Qui a deux maisons perd sa raison

La France ramenera-t-elle le trophée à la maison? Après 20 ans, le peuple piaffe et demande son dû. À quoi cela sert-il d'être une grande nation dont l'objectif est make the planet great again, en évitant au passage de faire débarquer sur ses côtes des gêneurs nageurs, si ce n'est pour ne même pas montrer qu'on peut gagner la coupe du monde?

Mais, si la fébrilité est palpable dans les médias, la route des Bragades est plutôt calme samedi 14 juillet. Ses résidents se préparent-ils patiemment à célébrer les doubles festivités de la prise de la Bastille et de la coupe du monde? L'hypothèse est plausible.

En ce matin de Fête nationale, le départ est un peu laborieux, car il faut préalablement charger l'Espace de moult caisses contenant livres, DVDs, et CDs expulsés de leur résidence principale pour cause d'inutilité et encombrement excessif. Ils ont tout de même la chance relative d'avoir échappé à la déchèterie où ont péri nombre d'eux pour leur laideur, vieillesse ou mauvais goût. Grâce à ce bel auto-dafé, les bibliothèques sont devenues très sobres et leurs occupants affichent fièrement sur leur dos des titres comme La magie du rangement, L'art zen d'entretien de la maison, Pourquoi lire quand on peut vivre? et autres Lili est désordre ou Max n'aime pas lire. Ah oui, Das Boot ist voll dans l'appartement de la rue Dassier soumis à rude épreuve avec une opération Desert Storm de N. G a dû ruser tel Schindler face à l'échafaud pour sauver du couperet le livre éponyme, son coquin Beating the Sicilian (fesser la Sicilienne) et l'intégrale des oeuvres de Paulo Coehlo.
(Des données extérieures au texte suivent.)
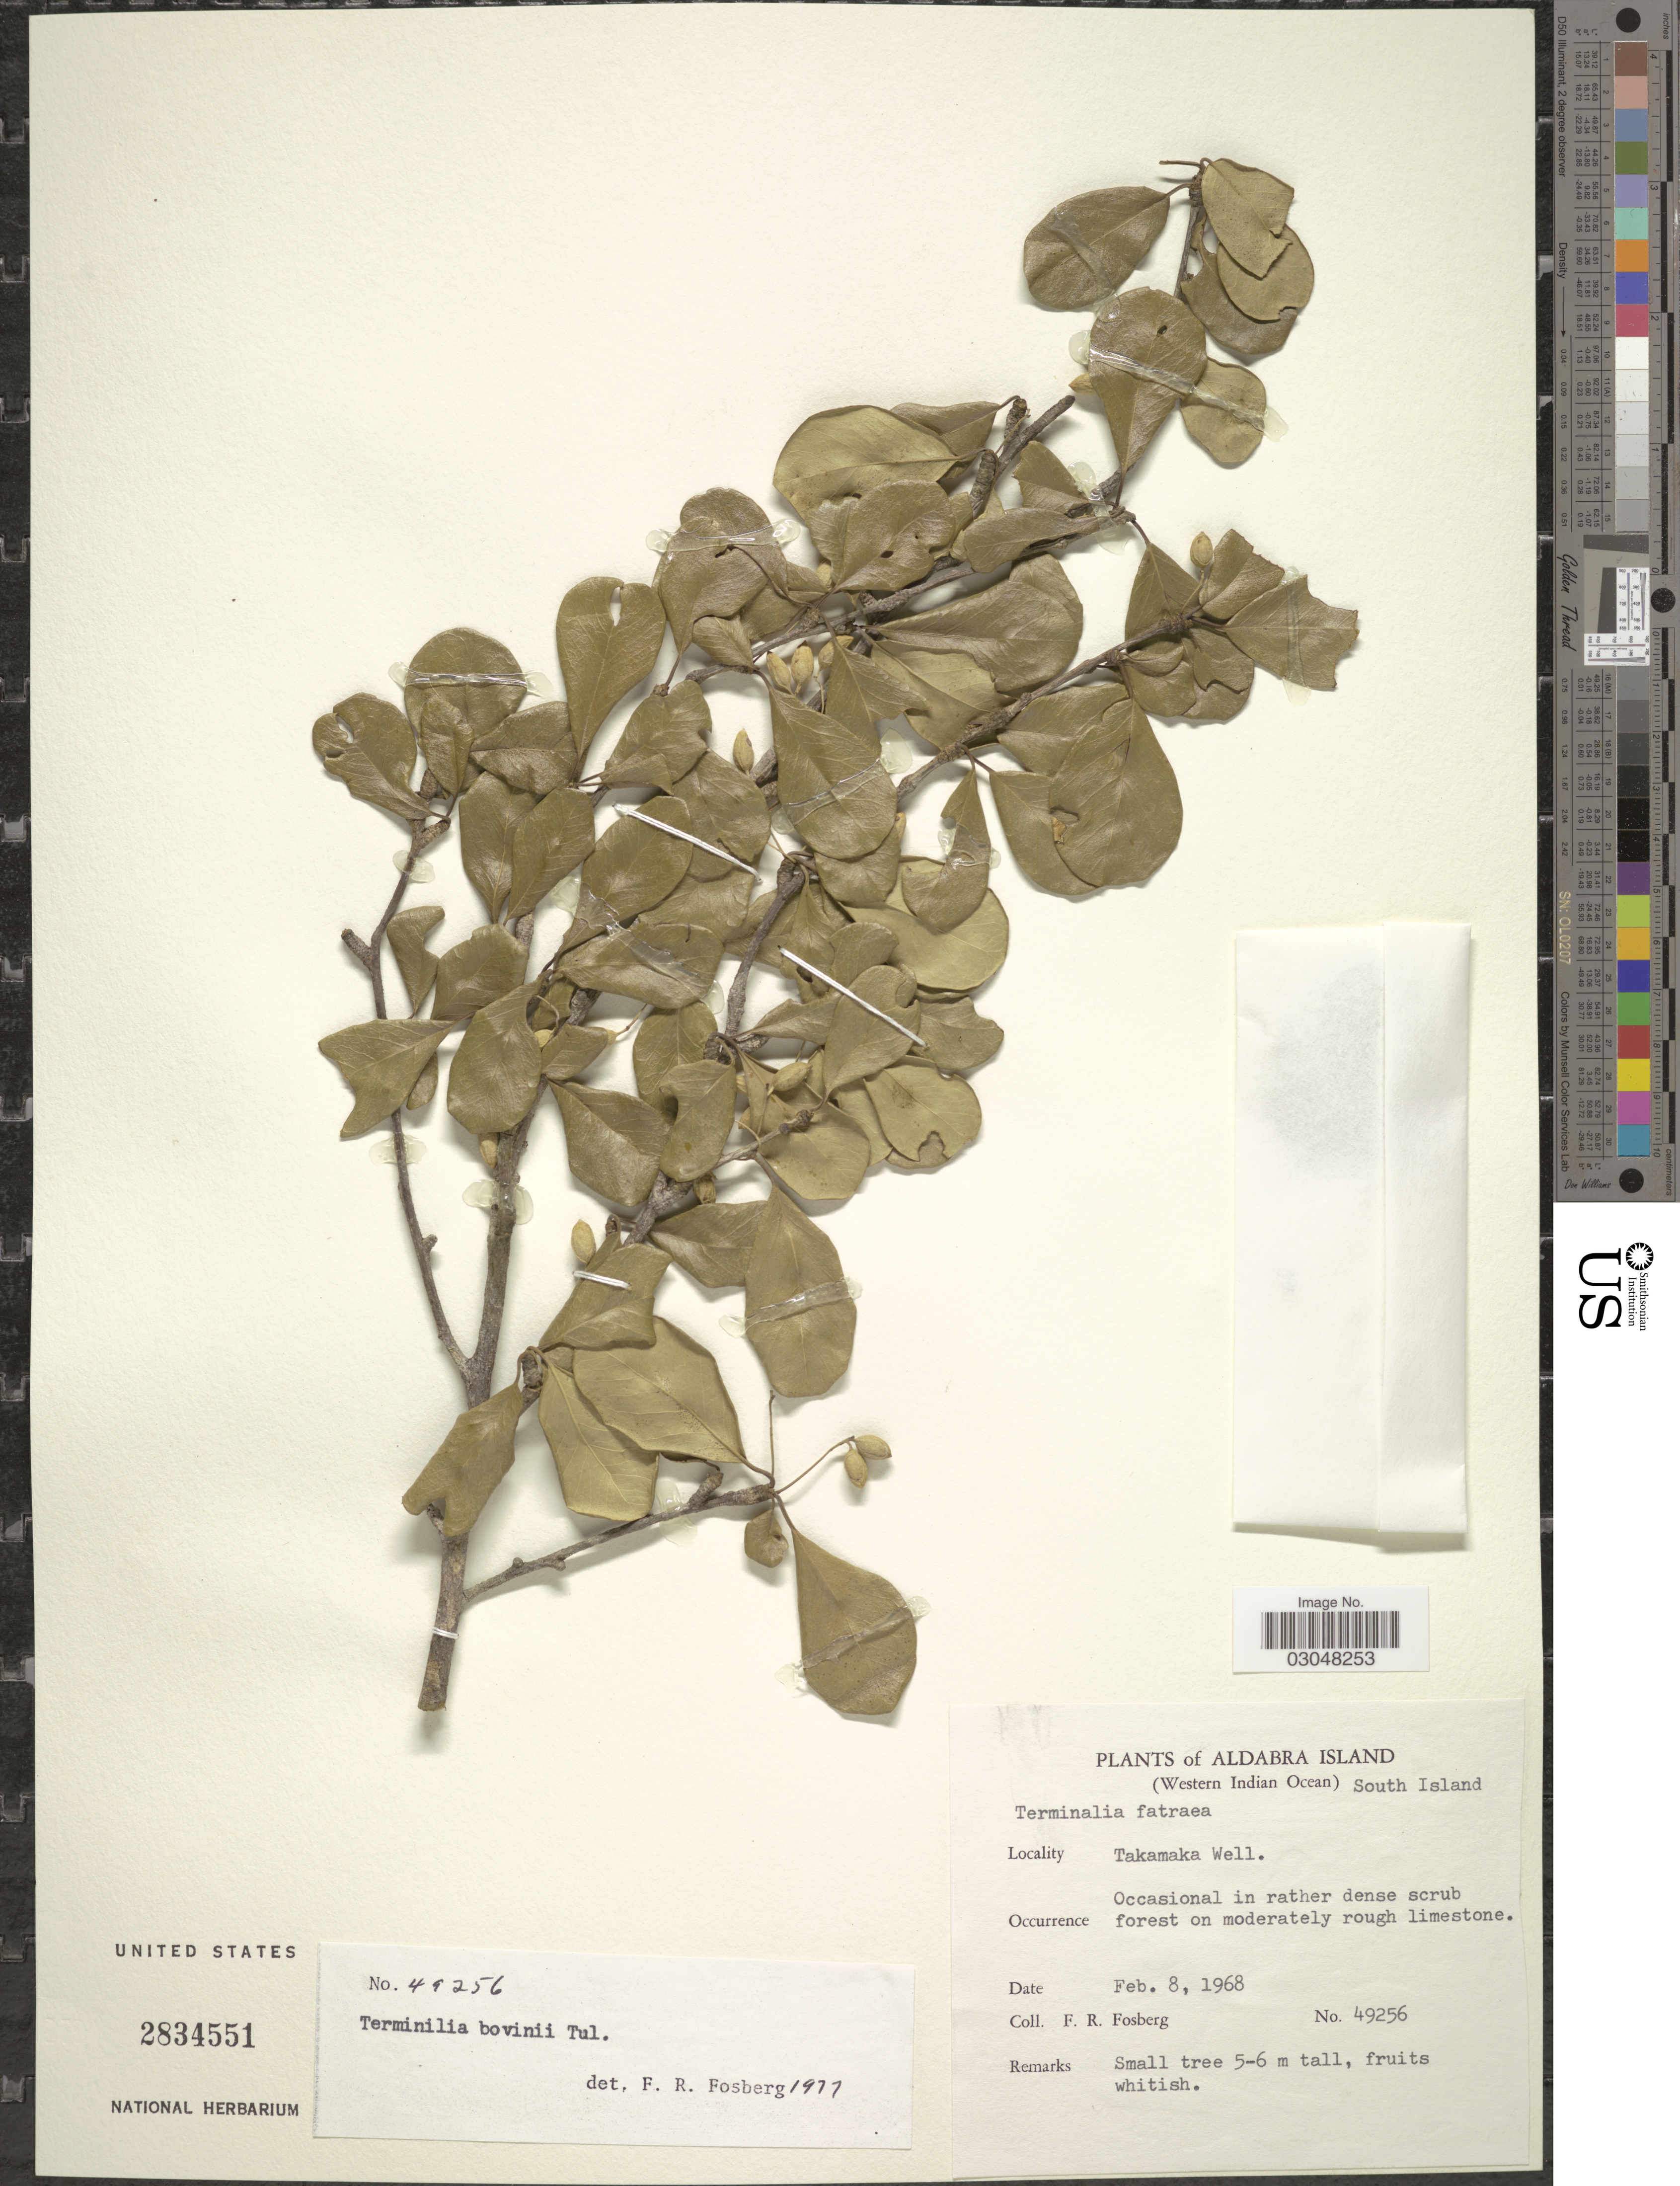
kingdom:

Aussi, la première tâche aux Bragades consiste-t-elle à trouver un logement pour tous ces réfugiés. Les caisses sont péniblement hissées dans la grange de la dépendance après que la paille en eut été déplacée d'un coin stratégique, à savoir suffisamment reculé pour ne pas attirer le regard des voleurs de livres, mais assez proche pour décourager leur anéantissement par les nombreux rongeurs, hôtes des lieux, encore qu'il s'agisse là surtout d'un voeu pieu.

L'objectif de la journée consiste à préparer le vestibule pour qu'il puisse être repeint. N place patiemment des bandes de papier et de scotch sur les boiseries tandis que G ponce le plâtre avec d'amples et élégants mouvements Pilate. Certaines vis dépassent alors il faut les enfoncer à la visseuse, ce qui forme un trou dans le plâtre.

Le déjeuner est frugal mais toujours agréable à l'ombre du pin du jardin, où l'on en profite également pour arroser la vigne.

L'après-midi reprend dans la chaleur moite de l'été, à peine ponctuée d'algarades de routine, où le G-splaining rivalise de bonne foi contre le sournois N-spreading.

Après avoir tout poncé, G forme un petit pot de plâtre qu'il repasse sur les creux et les rainures qui ne sont pas partis avec le ponçage. N quant à elle continue son oeuvre d'emballement et recouvrement des boiseries exposées.

G décide ensuite de passer un joint d'acrylique au pistolet dans les interstices entre les placos. Il découpe un tube d'acrylique et se rend compte que le couteau est taché de ciment, dont quelques miettes finissent dans l'orifice nouvellement créé. Lorsqu'il commence son colmatage, il a l'impression désagréable que l'acrylique est grumeleux. Il attribue cette consistance aux miettes de ciment qui ont peut-être causé une réaction chimique dans le tube. Mais les grumeaux persistent bien au-delà de la moitié du tube et obstruent même le passage dans la buse. Il se dit que l'amalgame a souffert de la chaleur et décide de tenter le coup avec le second tube qu'il coupe avec un couteau propre. Mais les grumeaux continuent de sortir et rendent le lissage impossible. Ce n'est qu'après avoir vidé les deux tubes, qu'il se rend compte que l'acrylique est expressément conçu pour colmater les brèches dans des murs rêches et non pour la finition sur placo...

La journée est bien avancée et il n'y a pas le temps pour passer une première couche de dispersion. Celle-ci est reportée au grand bonheur de N, pour qui la priorité reste d'aérer leur demeure principale!